Política, religião e sexualidade passam pelas canções de “Controversy”, o álbum de 1981 no qual Prince continuou a explorar os ventos da new wave e a presença dos sintetizadores, criando uma voz que era já então única.

Apesar do reconhecimento crítico e do crescimento nas vendas que Dirty Mind tinha trazido em 1980 os tempos que se seguiram ao lançamento do álbum foram vividos entre uma fúria de criatividade e uma sucessão de desentendimentos com os músicos ao seu redor, obrigando-o a refazer, aos poucos, a equipa que com ele poderia partilhar o palco. Isto numa altura em que, finda uma nova digressão, Prince encontrou um ritmo de trabalho de rara intensidade, dividindo as horas “de expediente” entre o trabalho com o projeto paralelo (e semiautónomo) The Time e os ensaios com os seus músicos, passando depois a noite a trabalhar, sozinho, nas canções para um quarto álbum.

Terminado o primeiro acordo com a Warner (que previa os três primeiros álbuns), renovou o relacionamento com a editora num momento em que sentiu um cada vez maior interesse em levar a sua música para além dos espaços do funk e dos demais universos de genética R&B em que iniciara o seu percurso. E se Dirty Mind já havia revelado sinais evidentes de um interesse pelos ecos da new wave, os trabalhos em curso rumo ao quarto álbum juntariam a uma nova expressão dessa mesma curiosidade uma vontade em aprofundar o trabalho com os sintetizadores.

Controversy, que editou em outubro de 1981, é na verdade mais um disco de transição do que um momento de chegada a um destino desejado, preparando contudo o terreno para o salto que chegaria, um ano depois, em 1999, cuja sonoridade (sobretudo na relação das electrónicas com as guitarras e todo um pensamento melodista atento às lições da pop) se indicia já em canções como Private Joy ou Jack U Off, esta última traduzindo igualmente uma forma muito peculiar (e pessoal) de assimilar e transformar heranças musicais do rock’n’roll mais clássico, projetando-as num festim libidinoso onde a luz chega também pelas teclas.

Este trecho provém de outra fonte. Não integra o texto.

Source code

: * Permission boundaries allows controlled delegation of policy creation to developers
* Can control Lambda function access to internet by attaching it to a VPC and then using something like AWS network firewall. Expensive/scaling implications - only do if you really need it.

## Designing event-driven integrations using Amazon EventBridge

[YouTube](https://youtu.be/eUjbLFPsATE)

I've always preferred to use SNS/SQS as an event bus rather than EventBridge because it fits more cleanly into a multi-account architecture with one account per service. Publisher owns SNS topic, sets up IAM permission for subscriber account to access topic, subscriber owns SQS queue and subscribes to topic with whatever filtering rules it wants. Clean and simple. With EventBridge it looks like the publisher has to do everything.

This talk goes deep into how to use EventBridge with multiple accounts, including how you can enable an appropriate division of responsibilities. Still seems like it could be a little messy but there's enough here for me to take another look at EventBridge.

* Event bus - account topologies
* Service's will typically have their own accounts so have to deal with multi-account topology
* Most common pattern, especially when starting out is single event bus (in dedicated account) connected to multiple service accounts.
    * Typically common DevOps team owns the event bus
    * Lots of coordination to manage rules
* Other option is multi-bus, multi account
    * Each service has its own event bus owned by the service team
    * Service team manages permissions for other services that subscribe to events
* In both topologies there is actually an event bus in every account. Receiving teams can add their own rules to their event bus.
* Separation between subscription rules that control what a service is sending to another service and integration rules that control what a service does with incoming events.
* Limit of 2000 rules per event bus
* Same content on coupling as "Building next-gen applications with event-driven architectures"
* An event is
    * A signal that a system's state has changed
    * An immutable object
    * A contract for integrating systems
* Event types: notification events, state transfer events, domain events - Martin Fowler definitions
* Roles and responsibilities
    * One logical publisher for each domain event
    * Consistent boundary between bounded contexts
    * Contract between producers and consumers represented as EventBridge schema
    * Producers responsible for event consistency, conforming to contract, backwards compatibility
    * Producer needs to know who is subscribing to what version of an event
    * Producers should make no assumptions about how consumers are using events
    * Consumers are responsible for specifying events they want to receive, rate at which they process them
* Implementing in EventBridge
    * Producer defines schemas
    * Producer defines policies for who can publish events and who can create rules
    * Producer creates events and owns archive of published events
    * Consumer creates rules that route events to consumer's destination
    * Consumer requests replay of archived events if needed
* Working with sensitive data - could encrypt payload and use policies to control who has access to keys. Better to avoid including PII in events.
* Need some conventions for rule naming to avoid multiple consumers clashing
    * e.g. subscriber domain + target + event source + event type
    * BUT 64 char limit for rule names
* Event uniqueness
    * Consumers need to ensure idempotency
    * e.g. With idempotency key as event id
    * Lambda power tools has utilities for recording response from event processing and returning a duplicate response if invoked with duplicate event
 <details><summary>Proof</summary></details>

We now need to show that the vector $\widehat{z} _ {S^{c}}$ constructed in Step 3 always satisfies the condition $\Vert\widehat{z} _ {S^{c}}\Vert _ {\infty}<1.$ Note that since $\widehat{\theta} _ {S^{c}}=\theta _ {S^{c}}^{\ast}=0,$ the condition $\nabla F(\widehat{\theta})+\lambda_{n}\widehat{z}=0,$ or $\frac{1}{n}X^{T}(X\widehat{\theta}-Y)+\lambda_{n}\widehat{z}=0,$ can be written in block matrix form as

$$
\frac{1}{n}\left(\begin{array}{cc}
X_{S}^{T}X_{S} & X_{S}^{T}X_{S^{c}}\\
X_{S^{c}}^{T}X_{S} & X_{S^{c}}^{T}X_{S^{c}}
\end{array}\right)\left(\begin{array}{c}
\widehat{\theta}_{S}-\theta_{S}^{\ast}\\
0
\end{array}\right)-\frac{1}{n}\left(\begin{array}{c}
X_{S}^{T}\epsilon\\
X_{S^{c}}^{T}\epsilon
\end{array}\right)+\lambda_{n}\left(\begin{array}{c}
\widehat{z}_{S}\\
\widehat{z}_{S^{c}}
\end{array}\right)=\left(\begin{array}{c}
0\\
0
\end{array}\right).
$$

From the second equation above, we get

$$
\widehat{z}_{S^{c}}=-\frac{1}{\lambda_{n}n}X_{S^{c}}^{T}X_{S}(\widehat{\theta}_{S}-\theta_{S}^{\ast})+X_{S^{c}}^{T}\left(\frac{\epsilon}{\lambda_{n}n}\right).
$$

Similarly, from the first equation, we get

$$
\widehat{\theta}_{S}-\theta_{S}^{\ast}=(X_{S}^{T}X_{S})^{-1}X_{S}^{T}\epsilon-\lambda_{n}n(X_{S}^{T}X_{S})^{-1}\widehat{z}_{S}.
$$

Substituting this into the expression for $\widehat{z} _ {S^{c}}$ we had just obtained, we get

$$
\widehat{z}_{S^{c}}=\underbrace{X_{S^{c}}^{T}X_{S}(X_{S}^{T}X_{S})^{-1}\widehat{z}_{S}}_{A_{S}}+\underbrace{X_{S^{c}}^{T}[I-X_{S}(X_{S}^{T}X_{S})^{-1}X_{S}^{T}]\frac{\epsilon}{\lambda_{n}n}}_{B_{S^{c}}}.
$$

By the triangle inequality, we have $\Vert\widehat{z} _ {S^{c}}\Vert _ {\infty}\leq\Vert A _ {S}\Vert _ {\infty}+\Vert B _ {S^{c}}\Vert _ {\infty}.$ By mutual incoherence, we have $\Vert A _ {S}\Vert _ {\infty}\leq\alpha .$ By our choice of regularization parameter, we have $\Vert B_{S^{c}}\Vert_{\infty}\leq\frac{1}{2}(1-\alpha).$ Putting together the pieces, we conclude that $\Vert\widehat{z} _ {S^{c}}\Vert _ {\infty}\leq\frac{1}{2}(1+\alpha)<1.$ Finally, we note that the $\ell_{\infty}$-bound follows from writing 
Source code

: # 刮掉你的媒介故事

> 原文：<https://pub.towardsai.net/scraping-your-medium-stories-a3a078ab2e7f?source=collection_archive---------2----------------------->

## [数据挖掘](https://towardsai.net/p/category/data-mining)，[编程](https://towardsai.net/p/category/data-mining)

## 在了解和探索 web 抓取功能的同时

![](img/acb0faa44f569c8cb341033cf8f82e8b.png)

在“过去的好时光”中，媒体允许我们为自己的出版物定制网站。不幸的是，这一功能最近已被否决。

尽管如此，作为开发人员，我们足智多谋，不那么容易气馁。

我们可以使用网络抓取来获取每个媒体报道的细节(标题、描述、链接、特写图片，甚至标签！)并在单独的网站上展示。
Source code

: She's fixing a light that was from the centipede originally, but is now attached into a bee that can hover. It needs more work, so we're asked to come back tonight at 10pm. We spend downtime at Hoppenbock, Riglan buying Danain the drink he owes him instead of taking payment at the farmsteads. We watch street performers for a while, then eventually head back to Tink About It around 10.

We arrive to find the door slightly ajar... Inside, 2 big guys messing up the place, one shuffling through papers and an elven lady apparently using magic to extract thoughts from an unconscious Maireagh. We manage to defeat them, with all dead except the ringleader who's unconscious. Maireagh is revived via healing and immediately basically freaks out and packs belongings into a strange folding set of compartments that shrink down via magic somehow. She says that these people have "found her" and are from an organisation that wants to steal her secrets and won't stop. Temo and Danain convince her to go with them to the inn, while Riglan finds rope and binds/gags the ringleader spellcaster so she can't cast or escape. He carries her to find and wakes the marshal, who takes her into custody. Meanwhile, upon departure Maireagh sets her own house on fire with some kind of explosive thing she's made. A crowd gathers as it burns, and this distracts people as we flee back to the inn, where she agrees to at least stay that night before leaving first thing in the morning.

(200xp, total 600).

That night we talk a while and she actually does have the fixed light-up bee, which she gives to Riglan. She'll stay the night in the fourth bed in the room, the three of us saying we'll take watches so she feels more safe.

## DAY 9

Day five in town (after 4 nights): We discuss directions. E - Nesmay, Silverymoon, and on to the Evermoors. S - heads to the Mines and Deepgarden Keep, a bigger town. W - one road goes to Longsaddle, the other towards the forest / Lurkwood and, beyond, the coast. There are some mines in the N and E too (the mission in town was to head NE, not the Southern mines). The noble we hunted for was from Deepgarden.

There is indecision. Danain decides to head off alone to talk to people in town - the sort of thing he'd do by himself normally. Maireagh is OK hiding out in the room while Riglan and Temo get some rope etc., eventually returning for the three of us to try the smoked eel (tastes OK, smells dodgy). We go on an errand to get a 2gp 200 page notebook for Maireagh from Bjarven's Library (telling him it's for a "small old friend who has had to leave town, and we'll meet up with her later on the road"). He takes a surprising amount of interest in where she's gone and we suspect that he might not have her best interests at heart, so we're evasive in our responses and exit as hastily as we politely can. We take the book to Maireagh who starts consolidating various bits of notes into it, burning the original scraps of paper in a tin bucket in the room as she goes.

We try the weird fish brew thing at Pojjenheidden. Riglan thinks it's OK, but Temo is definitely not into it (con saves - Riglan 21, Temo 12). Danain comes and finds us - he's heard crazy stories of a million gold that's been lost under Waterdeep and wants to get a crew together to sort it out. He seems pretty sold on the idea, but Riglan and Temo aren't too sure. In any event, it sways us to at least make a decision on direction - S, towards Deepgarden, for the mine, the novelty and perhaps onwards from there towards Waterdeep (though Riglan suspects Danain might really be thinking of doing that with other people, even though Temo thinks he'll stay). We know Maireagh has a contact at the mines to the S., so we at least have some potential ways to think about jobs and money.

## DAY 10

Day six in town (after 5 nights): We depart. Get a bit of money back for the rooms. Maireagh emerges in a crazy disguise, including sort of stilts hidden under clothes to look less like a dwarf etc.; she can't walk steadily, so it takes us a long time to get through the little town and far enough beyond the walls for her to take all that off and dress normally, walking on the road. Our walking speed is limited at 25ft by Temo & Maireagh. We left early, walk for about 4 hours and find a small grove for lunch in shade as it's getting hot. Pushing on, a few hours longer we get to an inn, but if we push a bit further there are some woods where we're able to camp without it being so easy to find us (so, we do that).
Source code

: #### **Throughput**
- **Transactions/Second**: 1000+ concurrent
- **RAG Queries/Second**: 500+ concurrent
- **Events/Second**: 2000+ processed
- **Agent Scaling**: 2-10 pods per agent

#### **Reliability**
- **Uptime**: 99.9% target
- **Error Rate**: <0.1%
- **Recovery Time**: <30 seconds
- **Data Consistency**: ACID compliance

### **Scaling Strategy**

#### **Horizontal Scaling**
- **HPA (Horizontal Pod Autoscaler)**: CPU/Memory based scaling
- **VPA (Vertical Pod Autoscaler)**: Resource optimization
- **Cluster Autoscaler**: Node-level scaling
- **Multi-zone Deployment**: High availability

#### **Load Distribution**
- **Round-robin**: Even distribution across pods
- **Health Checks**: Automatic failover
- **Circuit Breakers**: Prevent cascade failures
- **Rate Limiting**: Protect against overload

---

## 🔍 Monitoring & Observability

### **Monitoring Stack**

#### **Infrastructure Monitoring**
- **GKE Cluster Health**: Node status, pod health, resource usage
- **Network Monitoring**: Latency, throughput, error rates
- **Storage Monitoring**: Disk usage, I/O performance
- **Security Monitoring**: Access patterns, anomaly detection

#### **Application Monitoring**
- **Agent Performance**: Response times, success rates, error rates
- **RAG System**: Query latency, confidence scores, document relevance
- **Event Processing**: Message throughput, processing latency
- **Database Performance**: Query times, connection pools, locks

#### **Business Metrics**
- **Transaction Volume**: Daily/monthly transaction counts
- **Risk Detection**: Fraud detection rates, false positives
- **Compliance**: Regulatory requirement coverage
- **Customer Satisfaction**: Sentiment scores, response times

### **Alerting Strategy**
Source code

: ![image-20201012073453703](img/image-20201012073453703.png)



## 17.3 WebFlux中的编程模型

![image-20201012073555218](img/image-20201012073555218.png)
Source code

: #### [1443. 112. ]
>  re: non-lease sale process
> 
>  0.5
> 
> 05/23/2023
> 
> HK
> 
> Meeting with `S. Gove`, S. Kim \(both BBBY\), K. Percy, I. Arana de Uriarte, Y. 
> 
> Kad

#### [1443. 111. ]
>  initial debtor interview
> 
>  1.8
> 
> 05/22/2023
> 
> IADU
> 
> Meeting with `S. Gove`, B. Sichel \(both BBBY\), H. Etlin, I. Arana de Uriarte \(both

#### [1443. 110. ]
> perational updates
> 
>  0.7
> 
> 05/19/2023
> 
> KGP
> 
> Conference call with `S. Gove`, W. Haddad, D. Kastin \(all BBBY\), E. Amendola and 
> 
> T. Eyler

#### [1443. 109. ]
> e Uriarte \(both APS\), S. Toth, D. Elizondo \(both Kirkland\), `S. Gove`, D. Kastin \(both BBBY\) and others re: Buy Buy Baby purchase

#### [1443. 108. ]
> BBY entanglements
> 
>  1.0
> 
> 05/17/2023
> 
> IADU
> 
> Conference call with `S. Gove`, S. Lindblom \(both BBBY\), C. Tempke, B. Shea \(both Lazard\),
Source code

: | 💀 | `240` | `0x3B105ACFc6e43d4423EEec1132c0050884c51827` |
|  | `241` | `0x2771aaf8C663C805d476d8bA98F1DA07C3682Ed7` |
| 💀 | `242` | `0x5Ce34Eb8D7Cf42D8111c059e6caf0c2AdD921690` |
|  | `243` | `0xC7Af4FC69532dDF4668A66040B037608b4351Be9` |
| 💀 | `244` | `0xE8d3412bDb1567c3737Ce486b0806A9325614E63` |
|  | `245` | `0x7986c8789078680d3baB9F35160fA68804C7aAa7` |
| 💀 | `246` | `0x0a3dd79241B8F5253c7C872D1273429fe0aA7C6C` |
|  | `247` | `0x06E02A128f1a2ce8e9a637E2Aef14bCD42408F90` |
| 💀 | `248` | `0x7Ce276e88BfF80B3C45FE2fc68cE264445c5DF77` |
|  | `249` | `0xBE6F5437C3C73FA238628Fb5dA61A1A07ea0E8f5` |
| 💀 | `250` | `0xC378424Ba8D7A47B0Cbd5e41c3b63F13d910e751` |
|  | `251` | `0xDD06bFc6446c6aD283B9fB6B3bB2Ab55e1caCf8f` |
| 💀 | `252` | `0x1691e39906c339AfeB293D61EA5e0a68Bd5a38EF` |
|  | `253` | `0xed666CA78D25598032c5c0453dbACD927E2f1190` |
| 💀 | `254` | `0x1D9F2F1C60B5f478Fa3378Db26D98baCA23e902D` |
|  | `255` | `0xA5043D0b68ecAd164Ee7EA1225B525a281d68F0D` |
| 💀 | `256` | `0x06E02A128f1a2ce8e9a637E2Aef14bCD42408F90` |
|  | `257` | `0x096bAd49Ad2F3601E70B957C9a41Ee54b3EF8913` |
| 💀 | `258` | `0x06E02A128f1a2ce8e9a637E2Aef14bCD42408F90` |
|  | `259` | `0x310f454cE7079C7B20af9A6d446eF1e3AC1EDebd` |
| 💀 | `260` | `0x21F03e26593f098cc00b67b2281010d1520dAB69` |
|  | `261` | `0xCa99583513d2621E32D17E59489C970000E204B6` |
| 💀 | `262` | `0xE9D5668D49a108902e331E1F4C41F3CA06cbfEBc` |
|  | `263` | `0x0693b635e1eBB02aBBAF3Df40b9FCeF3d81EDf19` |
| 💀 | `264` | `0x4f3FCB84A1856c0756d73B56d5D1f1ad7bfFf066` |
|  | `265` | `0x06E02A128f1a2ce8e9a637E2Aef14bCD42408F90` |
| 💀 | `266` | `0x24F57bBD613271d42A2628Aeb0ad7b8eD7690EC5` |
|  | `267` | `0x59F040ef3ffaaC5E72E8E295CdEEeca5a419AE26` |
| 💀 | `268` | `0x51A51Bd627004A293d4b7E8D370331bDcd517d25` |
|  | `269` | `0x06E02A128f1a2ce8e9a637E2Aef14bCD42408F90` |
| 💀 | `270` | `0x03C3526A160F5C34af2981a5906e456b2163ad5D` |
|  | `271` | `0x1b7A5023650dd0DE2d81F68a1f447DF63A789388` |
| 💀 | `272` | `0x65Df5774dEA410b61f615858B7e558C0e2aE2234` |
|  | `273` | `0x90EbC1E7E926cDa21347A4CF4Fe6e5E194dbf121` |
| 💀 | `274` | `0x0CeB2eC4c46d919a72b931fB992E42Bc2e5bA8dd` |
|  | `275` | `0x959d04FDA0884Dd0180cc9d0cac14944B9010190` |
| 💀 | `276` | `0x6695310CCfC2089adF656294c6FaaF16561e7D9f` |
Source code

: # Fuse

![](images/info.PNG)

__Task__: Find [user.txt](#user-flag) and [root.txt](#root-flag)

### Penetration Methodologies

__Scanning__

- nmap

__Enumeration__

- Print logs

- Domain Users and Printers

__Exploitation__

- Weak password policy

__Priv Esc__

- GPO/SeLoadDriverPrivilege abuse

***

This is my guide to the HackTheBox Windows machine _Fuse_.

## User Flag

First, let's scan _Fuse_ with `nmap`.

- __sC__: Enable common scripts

Se Let’s Work mantém firme a relação primordial com o funk e Do Me, Baby, uma inalterada proximidade com a essência de caminhos R&B em hora de criar mais uma grande balada, já em Sexuality é reforçado o desejo de diálogo com os novos ventos new wave, cabendo depois a Ronnie Talk To Russia (uma canção política, com um discurso de amplitude global apontado ao momento de tensão que se viva entre o Leste e o Oeste) e Annie Christian (que referia a necessidade de controle no acesso às armas) serem os polos mais experimentais e esteticamente ousados de todo o alinhamento.

Cabe contudo ao tema-título a memória mais marcante deste disco. Tal como o fora a canção que dava título a Dirty Mind, esta era mais uma incursão transformadora sobre o funk, refletindo um cada vez mais profundo papel das teclas na construção de uma identidade que fazia já então de Prince uma voz única. A canção vive liricamente de uma série de olhares que questionam a identidade do próprio Prince, deixando sem resposta as dúvidas que a sua música, imagem e presença levantam em relação à sexualidade ou religião. Tal como no Bowie de 70 o jogo das ambiguidades abria aqui outros horizontes à música (e à imagem). Atento, Prince compreendeu o potencial que tinha pela frente. E não tardou em procurar ir mais longe.

O disco, que acaba de conhecer reedição em vinil, foi também o primeiro na qual a cor roxa surgiu pela primeira vez numa capa de Prince.